Another Side of Anthropology: Infants and Children
Not many anthropologists focus on infants and children when they research the past, but UCF bioarchaeologist Sandra Wheeler, Ph.D., does just that. She investigates the burial practices of ancient cultures and the archaeological contexts surrounding death and burial, creating an image of how society treated their youth and infants.
She works with skeletal and mortuary evidence from archaeological excavations of an ancient Romano Christian cemetery in the Dakhleh Oasis, Egypt.
“Once people adopted early Christianity, they started burying people in a different way,” Wheeler said. “In older time periods, people were buried in family tombs and different kinds of places. When people adopted Christianity, everyone was buried in the same place and the same way—including fetuses.”
This marks a significant cultural shift, as even children who weren’t yet born were now buried in the same manner as adults. This practice provides insight into the beliefs of early Christians, allowing their views to become clear.
“This can reveal what their ideas of the afterlife and personhood were,” Wheeler said. “In some cultures, we see very young children buried in domestic spaces, such as underneath household floors. It reflects the idea that the body is connected to the soul or spirit, and having the child close can bring them back to the household.”
Unfortunately, due to current security situations in this part of Egypt, Wheeler has been unable to return to the site. She is working with the evidence and data collected when she last visited the cemetery in 2012 and from previous field seasons. But her research hasn’t been held up—she works with her wife, Lana Williams, Ph.D., and her colleague, Tosha Dupras, Ph.D., to carefully analyze the samples of ancient bone, hair and teeth stored in the Laboratory for Bioarchaeological Sciences at UCF.
Williams specializes in human hair analysis, which can reveal much about the health status of the people to whom the hair belonged. Wheeler works alongside Williams and Dupras to examine ancient maternal health, and they are interested in events surrounding maternal mortality and childbirth.
“We look for stress events in women we suspect were pregnant and died of complications during pregnancy, and compare that with the fetal data from the cemetery,” Wheeler said. “It provides great insight into a dangerous time in a woman and an infant’s life.”
Using stable isotopic analysis, Williams is able to identify pregnant women through the variation in nitrogen levels in their hair. The body’s nitrogen pool is used in tissue synthesis during pregnancy, so a pregnant woman’s hair shows a pattern of nitrogen depletion followed by enrichment to pre-pregnancy values over the nine months of her pregnancy. Clinical data from modern pregnant women show the same patterns as found in the ancient hair gathered from the site.
“This is significant because we can make a connection from an archaeological population and show how, in modern times, maternal mortality is high when there is no access to modern health care,” Wheeler said.
Studying the causes from which women died during pregnancy can help prevent modern maternal deaths. Aside from lack of prenatal care, health complications for women can also arise from frequent, consecutive births.
“We are interested in the terminal effects that closely-spaced and multiple births have on women and their health,” Wheeler said. “Multiple pregnancies in a short period of time can negatively affect a mother who doesn’t have time to recover. This can cause complications in later births.”
Medical teams can help reduce the dangers of pregnancy, but without attending clinics or receiving prenatal care, many modern women risk the same complications as those who died during childbirth in ancient times.
Wheeler was invited to present her research on this topic at the one-year anniversary of the founding of the Centre for the Archaeology of Childhood at the University of Sheffield. The Centre was founded as the only dedicated research cluster focused on the archaeology of childhood in the United Kingdom. It draws together researchers with interests in exploring the nature and experience of childhood in the past.
She gave a talk as part of their Medieval and Ancient Research Seminar series, a seminar series seeking to bring together the research conducted on ancient and medieval worlds.

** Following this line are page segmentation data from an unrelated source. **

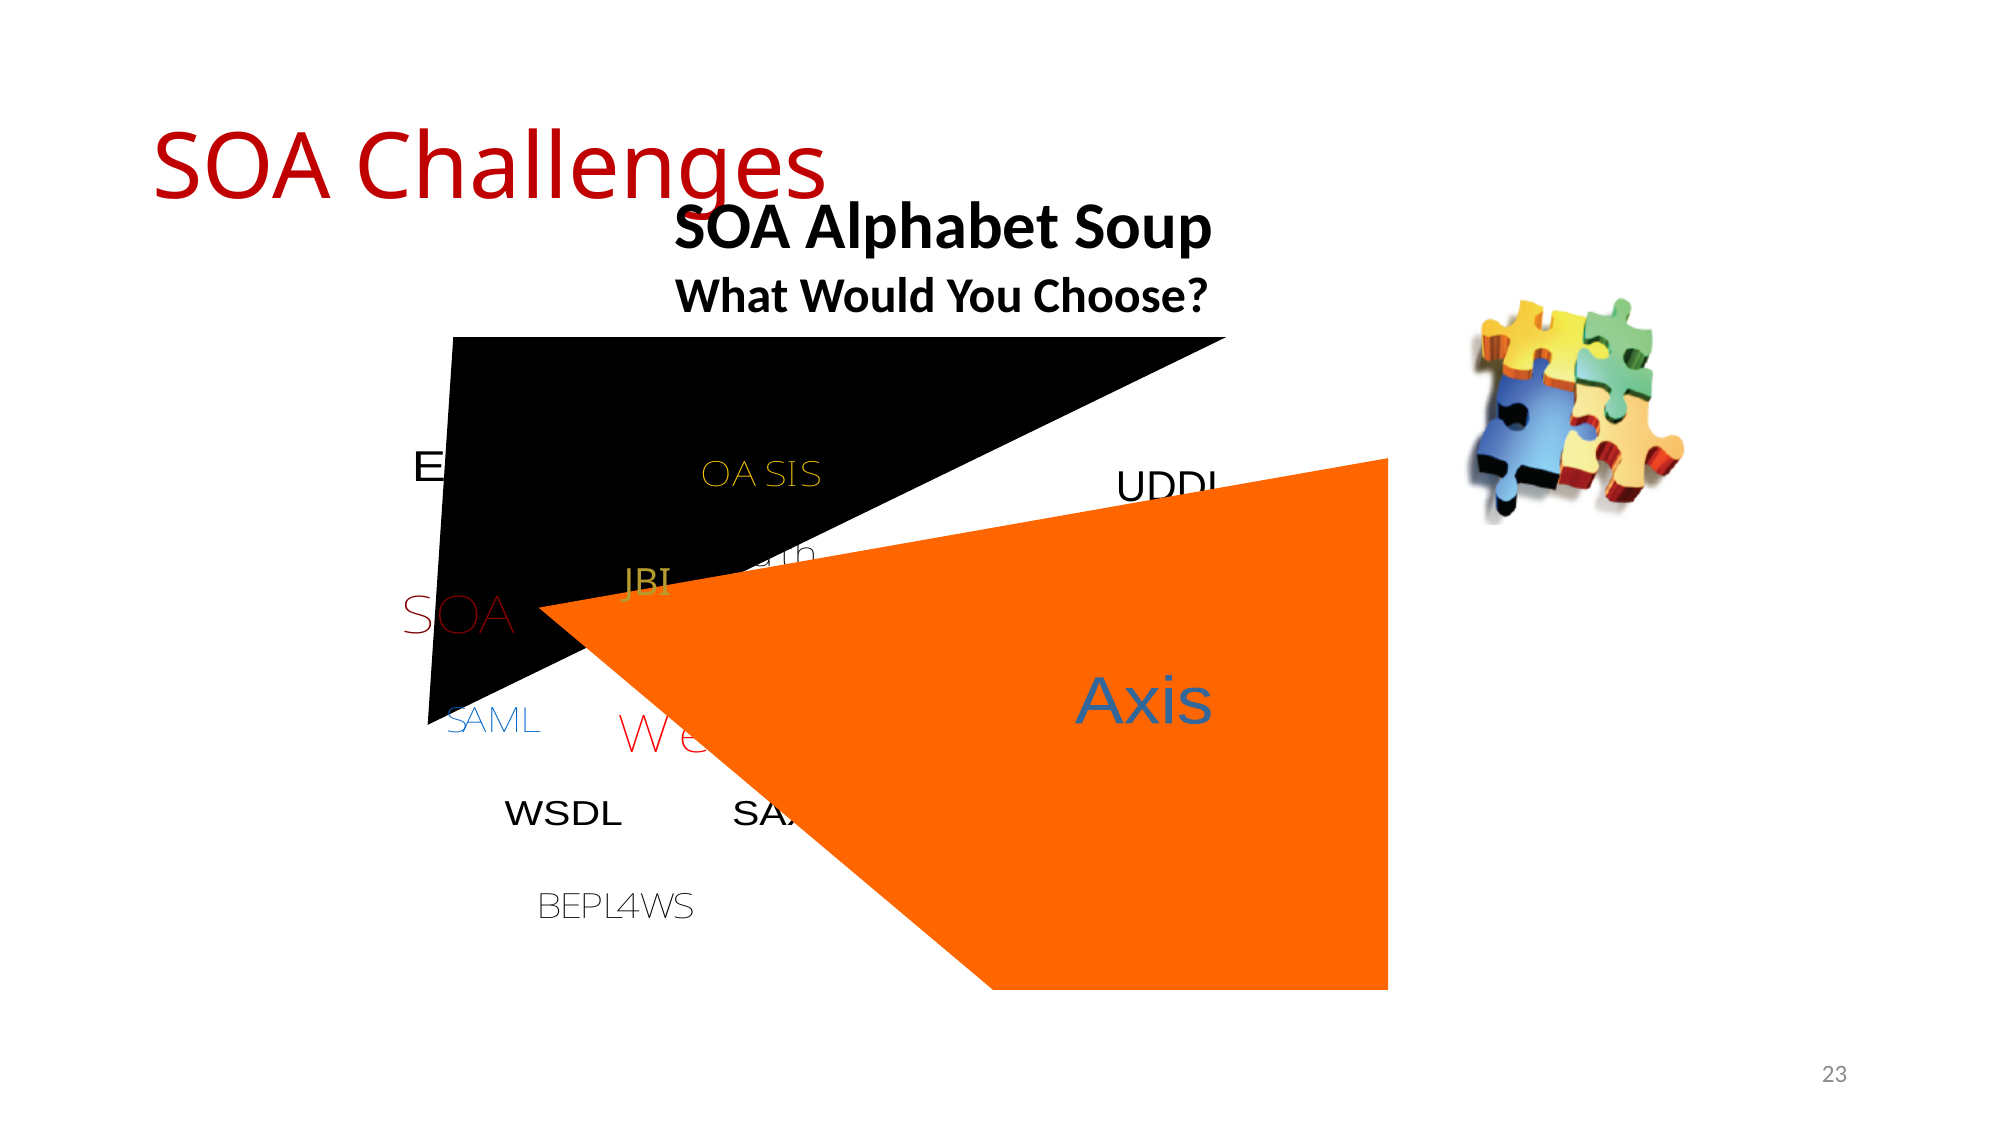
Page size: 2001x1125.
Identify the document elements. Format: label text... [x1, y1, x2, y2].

text_box SOA Alphabet Soup What Would You Choose? [660, 174, 1244, 330]
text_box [399, 337, 1389, 990]
slide_number 23 [1412, 1042, 1863, 1103]
title SOA Challenges [137, 59, 1863, 278]
picture [1462, 274, 1690, 525]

Her presentation brought rise to another conference invitation, sponsored by the Department of Archaeology at the University of Sheffield and the Society for the Study of Childhood in the Past. This spring, Wheeler will present at the Maternitas in Classical Antiquity conference at the British School in Rome, focusing on maternity and motherhood in the ancient world.

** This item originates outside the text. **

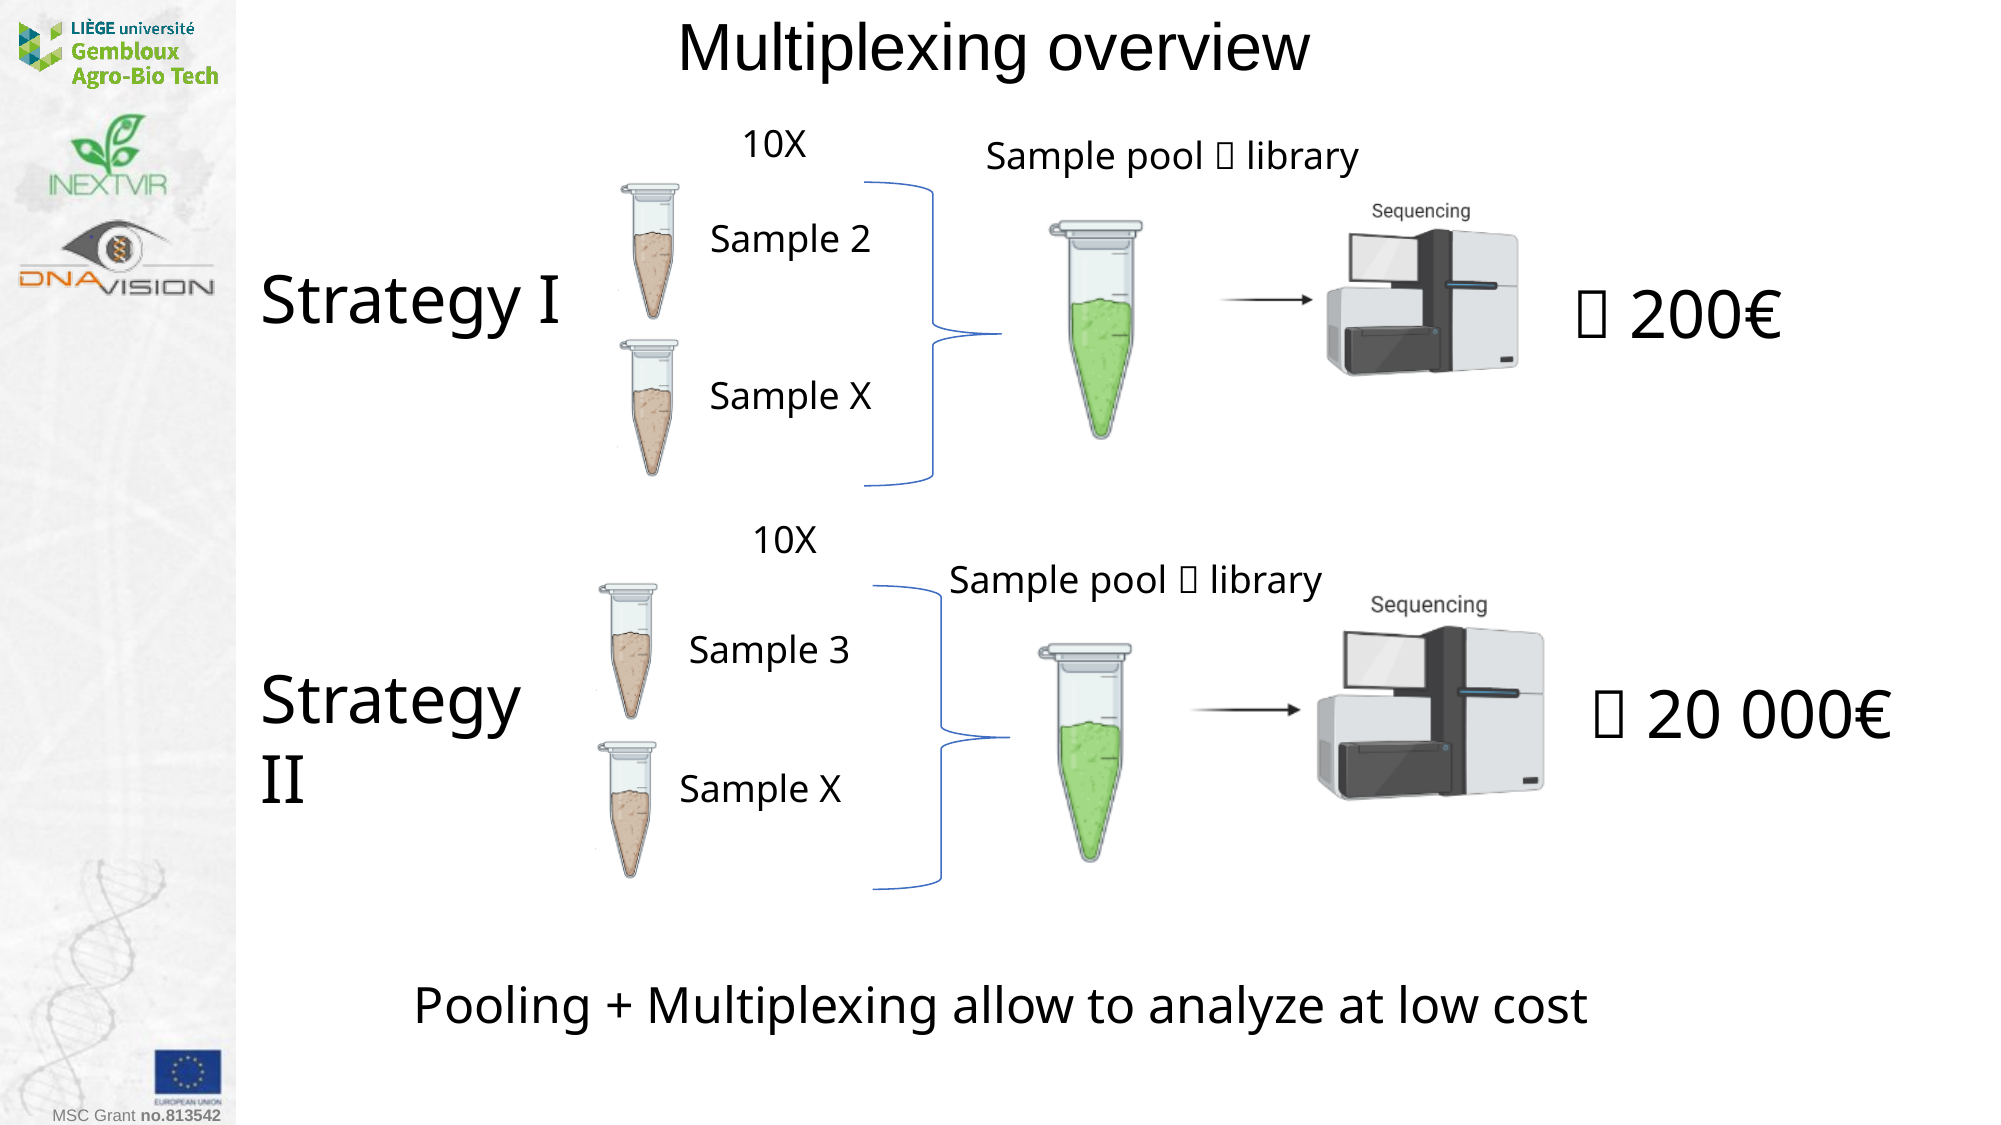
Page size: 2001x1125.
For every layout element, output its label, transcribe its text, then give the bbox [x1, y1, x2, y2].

Before that, her research will be published as part of a book on social theory in bioarchaeology entitled, Integrating Emerging Bioarchaeological Methods and Theory into the Study of Children and Childhood in the Past, published by the University Press of Florida. The book comes out in February 2018.
Ancient motherhood and childhood have always interested her, but now as a parent of three children with her wife, Wheeler has a personal connection to the women and children she studies.
“After becoming a parent, it’s made my research even more interesting,” Wheeler said. “I feel a greater involvement with my scholarship now that I’m a parent. These people died because they didn’t have access to modern medical care, but now times are different. I am privileged to work at this site and I feel a responsibility to present my research and help shed light on the experiences of these mothers and their infants and children.”